Excerpted data Block Start

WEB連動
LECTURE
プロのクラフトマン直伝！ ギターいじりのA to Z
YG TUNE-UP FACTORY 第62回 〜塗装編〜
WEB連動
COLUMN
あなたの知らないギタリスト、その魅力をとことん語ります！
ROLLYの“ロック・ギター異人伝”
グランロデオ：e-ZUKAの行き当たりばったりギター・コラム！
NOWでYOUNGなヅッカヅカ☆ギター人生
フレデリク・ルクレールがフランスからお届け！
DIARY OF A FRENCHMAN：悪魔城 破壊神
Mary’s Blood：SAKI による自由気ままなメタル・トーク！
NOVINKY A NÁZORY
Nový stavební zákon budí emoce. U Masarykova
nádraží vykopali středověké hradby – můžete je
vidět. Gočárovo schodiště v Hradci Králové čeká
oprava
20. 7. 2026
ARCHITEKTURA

Excerpted data Block End

#### What the exercise asks:
Copy out all the entries above, replacing "LECTURE" with "LESSON" and changing nothing else.

#### Output of the exercise:
WEB連動
LESSON
プロのクラフトマン直伝！ ギターいじりのA to Z
YG TUNE-UP FACTORY 第62回 〜塗装編〜
WEB連動
COLUMN
あなたの知らないギタリスト、その魅力をとことん語ります！
ROLLYの“ロック・ギター異人伝”
グランロデオ：e-ZUKAの行き当たりばったりギター・コラム！
NOWでYOUNGなヅッカヅカ☆ギター人生
フレデリク・ルクレールがフランスからお届け！
DIARY OF A FRENCHMAN：悪魔城 破壊神
Mary’s Blood：SAKI による自由気ままなメタル・トーク！
NOVINKY A NÁZORY
Nový stavební zákon budí emoce. U Masarykova
nádraží vykopali středověké hradby – můžete je
vidět. Gočárovo schodiště v Hradci Králové čeká
oprava
20. 7. 2026
ARCHITEKTURA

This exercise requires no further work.